Bank Investing News

Billions of dollars of debt at extremely low interest are being made by US banks who are utilising rising earnings and investor demand

Unlike Europe, whose struggling banks and plunging market confidence have negatively affected the economy, fundraising has been booming in the US, marking a surprising return to form for a sector which has been plagued by problems and criticisms during the economic downturn

Last week, more than $7 billion were issued in debt by US banks, a staggering figure which comes just 2 years after government-funded bailouts, which drew much negative attention to the banking industry.

With the margins soaring on bank loans issued to clients, profits follow suit, as decreased funding costs stimulate the system.

More informal approaches taken by fund managers are the reason, says Wall Street, since the relaxed approach brings positive attention to the sector that has been ignored throughout the recession, triggering a brand new interest from investors, who are looking for better options now that US Treasury returns are posting lower and lower.

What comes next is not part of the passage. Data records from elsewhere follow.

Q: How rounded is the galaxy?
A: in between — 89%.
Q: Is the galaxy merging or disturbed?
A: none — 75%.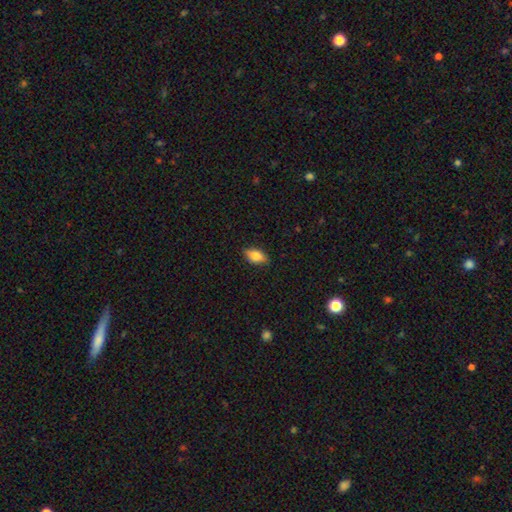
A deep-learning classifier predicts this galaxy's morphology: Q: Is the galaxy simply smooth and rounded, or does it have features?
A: smooth — 79%.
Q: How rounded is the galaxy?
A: in between — 88%.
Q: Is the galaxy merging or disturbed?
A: none — 85%.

Furthermore, near-zero interest expectations have bolstered the popularity of bonds that need a low-interest surrounding to strive in.

Increased earnings have also helped pave the way for such generous loan-giving, and the rise in fundraising is now ensuring that banks can replace old bonds with new cheaper ones.

Europe’s banks are not posting the same impressive figures, however their banks are recuperating as well, albeit at a lower pace.